Filed under: Digital workplace
No single project will deliver an extraordinary digital workplace. Instead, the digital workplace is a journey, where capabilities and desires emerge over time.
In a smaller organisation, it may be possible to run a series of digital workplace projects, coordinated (and potentially delivered) by a single central team. As technology matures, this is becoming easier.
In a large, complex or global organisation, a great digital workplace can’t be delivered by a single team. The sheer size of these organisations makes it impractical, let alone the difficulties of understanding and meeting the local needs of hundreds of individual business units.
Instead, big organisations should establish a global centre of excellence for the digital workplace, enabling and supporting the work of myriad local teams.
Delivering or guiding?
It’s tempting to believe that global intranets and digital workplaces are just bigger versions of ‘typical’ sites and platforms. They’re not.
In complex environments, both global and local needs must be met. The tangled and fluid nature of organisational needs also makes a linear approach difficult.
Five hats for global teams provides a valuable framework to consider the role of the global team in all this.
Global teams will be the owners of some top-down elements, such as the enterprise front door (global intranet homepage). They will also be providers of platforms such as content publishing, search and collaboration.
The most important roles for the global team, however, are as innovators and facilitators.
With these hats on, global teams should consider establishing a digital workplace centre of excellence.
The role of a digital workplace centre of excellence
There are many ways of forming centres of excellence, but all play similar roles:
- Growing and spreading knowledge to all the distributed contributors to the digital workplace.
- Fostering a community of digital workplace practitioners across the organisation, improving, coordinating and increasing knowledge sharing.
- Engaging and informing senior leaders about the digital workplace, and what needs to be done throughout the organisation.
- Supporting local projects with knowledge, expertise and resources.

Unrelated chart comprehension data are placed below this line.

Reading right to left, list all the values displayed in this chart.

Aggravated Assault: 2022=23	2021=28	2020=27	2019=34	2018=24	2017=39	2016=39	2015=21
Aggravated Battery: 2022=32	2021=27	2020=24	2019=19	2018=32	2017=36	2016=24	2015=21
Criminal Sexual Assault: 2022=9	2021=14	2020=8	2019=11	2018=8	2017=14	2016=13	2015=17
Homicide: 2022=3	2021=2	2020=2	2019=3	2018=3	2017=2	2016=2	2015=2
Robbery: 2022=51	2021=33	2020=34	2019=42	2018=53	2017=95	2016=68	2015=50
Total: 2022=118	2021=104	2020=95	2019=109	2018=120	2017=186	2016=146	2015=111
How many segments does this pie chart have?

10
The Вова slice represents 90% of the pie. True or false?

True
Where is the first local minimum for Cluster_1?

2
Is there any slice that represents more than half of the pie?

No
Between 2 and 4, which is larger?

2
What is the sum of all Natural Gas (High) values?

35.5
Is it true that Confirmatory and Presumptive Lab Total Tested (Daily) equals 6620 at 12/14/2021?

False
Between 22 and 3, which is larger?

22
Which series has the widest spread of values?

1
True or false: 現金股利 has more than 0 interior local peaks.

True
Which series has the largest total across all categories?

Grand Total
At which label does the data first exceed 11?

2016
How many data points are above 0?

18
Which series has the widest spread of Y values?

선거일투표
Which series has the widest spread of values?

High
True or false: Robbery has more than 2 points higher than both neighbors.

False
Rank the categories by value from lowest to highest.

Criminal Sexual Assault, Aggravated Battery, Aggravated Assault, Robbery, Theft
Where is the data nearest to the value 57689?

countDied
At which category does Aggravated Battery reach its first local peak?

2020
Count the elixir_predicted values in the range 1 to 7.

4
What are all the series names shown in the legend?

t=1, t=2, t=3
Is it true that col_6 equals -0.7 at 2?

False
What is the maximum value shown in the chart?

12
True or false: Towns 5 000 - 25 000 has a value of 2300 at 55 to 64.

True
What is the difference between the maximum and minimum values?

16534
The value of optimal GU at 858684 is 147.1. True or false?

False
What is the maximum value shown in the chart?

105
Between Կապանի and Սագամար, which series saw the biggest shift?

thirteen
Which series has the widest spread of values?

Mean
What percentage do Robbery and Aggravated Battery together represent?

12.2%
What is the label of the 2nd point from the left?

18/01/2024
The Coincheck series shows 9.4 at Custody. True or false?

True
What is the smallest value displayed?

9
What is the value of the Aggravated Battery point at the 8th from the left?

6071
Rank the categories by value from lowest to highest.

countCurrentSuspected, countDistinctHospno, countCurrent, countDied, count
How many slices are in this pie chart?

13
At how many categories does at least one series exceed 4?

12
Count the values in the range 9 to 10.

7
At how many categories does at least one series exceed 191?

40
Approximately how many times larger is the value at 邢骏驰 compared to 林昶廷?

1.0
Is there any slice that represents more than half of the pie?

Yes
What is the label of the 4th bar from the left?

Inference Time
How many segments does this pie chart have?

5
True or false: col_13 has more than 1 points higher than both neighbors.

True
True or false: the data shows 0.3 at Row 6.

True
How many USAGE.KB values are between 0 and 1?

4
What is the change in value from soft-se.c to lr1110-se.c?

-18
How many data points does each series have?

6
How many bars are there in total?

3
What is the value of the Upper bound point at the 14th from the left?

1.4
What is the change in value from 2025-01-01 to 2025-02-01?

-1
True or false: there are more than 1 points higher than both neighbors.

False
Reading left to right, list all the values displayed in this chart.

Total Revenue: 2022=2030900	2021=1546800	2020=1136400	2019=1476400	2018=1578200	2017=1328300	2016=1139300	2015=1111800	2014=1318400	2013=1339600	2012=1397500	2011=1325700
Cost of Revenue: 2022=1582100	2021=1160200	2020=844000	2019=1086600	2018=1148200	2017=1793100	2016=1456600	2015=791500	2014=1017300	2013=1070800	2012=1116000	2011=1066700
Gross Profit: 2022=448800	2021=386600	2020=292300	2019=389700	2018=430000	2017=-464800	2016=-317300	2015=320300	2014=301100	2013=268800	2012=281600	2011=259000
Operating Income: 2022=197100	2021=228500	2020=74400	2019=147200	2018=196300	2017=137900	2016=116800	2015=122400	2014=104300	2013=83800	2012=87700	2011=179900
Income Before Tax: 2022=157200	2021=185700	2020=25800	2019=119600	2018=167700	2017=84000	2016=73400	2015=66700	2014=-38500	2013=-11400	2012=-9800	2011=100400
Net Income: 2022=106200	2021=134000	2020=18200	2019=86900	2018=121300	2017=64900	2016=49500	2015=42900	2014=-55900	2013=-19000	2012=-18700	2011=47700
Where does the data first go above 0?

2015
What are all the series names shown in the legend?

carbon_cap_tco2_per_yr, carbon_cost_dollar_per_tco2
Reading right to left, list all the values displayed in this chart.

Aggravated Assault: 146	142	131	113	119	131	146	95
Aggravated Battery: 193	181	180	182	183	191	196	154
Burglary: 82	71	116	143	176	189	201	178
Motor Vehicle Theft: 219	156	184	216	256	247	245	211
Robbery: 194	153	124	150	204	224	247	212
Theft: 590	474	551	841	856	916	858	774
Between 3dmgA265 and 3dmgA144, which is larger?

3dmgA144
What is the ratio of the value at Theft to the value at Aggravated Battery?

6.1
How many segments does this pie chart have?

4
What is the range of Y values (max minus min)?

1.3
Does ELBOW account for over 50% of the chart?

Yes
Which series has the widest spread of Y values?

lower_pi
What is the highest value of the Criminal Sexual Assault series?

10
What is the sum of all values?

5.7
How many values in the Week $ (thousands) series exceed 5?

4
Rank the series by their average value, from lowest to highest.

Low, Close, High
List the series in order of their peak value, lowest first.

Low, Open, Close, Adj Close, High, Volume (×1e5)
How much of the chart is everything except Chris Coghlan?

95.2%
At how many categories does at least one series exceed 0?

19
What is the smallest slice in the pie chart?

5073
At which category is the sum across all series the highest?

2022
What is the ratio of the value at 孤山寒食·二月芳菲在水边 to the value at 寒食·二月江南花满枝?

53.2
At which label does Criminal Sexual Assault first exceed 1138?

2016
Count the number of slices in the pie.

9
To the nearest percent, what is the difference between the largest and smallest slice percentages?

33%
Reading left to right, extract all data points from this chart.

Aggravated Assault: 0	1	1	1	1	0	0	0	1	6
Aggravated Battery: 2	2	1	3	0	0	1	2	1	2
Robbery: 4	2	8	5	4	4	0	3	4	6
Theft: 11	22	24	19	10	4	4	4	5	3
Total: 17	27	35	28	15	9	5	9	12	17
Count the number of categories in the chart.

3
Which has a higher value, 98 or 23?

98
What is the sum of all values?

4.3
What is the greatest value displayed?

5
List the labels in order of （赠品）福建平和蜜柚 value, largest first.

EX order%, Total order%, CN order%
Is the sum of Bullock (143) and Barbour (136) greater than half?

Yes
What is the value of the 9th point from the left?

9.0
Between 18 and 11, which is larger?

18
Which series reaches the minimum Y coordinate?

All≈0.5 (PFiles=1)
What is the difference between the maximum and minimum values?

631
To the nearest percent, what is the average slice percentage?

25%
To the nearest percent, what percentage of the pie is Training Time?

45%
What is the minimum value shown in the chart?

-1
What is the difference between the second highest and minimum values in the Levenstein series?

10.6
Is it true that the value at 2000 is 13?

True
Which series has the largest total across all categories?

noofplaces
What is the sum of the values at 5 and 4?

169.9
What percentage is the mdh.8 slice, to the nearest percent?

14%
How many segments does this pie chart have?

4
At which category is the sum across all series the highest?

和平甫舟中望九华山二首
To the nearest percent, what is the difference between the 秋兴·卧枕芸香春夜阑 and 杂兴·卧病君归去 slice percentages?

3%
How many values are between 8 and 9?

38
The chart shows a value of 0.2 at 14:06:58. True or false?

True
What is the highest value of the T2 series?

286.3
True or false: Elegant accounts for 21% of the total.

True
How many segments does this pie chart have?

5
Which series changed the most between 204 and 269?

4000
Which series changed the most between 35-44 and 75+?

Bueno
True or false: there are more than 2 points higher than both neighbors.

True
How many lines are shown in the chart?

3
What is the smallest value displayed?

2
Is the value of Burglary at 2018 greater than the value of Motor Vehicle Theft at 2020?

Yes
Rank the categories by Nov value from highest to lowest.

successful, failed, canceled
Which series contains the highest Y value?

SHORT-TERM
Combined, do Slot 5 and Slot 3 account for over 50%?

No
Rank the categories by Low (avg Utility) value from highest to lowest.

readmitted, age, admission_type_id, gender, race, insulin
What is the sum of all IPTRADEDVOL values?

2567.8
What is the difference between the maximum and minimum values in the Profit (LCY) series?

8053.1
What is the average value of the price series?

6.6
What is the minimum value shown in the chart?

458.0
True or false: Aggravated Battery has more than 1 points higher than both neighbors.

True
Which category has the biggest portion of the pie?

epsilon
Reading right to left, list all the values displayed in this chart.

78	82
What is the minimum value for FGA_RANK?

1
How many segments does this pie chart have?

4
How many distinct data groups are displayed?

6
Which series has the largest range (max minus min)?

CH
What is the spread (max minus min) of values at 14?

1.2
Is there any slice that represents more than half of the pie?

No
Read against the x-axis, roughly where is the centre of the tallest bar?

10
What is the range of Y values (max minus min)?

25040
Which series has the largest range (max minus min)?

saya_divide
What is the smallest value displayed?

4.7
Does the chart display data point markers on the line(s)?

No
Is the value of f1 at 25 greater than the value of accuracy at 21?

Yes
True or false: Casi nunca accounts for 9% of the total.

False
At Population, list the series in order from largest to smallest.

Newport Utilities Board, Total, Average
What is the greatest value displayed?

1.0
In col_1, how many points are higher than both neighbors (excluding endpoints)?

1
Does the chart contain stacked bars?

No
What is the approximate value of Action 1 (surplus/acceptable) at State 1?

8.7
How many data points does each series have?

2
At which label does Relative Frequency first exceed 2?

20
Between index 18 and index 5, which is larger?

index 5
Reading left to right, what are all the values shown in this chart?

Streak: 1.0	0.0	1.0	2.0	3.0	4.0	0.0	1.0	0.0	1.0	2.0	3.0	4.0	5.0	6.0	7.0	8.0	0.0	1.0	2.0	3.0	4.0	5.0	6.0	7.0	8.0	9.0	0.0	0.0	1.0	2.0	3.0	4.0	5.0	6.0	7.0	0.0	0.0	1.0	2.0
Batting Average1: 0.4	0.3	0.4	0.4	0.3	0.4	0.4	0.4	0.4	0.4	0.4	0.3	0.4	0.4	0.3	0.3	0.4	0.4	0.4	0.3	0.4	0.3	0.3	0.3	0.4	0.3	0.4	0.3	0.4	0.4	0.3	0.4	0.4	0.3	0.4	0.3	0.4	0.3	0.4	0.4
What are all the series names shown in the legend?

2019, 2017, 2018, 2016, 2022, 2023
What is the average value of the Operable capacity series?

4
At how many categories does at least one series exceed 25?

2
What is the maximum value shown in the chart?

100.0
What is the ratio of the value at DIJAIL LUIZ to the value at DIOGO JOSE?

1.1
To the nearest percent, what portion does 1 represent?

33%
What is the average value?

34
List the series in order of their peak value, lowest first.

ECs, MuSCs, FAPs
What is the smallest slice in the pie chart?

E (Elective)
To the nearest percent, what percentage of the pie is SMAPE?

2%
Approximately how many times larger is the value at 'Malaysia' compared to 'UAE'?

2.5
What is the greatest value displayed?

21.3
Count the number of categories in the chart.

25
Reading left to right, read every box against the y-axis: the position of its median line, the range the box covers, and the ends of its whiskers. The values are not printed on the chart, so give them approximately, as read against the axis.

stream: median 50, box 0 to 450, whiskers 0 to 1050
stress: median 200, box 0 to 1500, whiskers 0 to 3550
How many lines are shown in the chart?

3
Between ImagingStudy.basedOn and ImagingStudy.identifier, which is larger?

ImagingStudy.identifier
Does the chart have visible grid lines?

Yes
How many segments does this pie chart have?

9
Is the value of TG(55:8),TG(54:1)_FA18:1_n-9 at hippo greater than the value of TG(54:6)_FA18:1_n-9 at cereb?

- Establishing new capabilities within the business, by centrally purchasing and deploying new solutions (or building them in-house).
- Providing services to local business areas, such as content management or collaboration platforms.
- Uncovering innovations at the edge of the business, and helping them to spread elsewhere.
- Experimenting with leading-edge ideas, and therefore ‘breaking new ground’ within the business, allowing other areas to follow.
- Connecting with other organisations, to benefit from the experience of the wider digital workplace industry.
- Formalising governance around key areas of the digital workplace.
As a practical example, the global firm McKesson has shared how they established an enterprise mobility centre of excellence. This demonstrates how such a body can meaningfully balance structure and innovation, and how a central team can facilitate meeting many different local needs.
Establishing the centre of excellence
A global centre of excellence doesn’t just spring into existence fully formed, except in very rare instances when organisations make a sudden ‘big bet’ on the digital workplace.
Instead, an upward spiral approach should be taken. This uses early successes to build credibility and support, with flow-on benefits to funding and resources.
Global teams should also (gently) press senior leadership to establish robust governance around the digital workplace. The need for a central team to support the rest of the business should then quickly become apparent.
Creating a great digital workplace will be a multi-year, multi-strand journey that involves organisations at all levels. Only with the right knowledge and skills will the full benefits emerge. Having a strong digital workplace centre of excellence is a key element of this.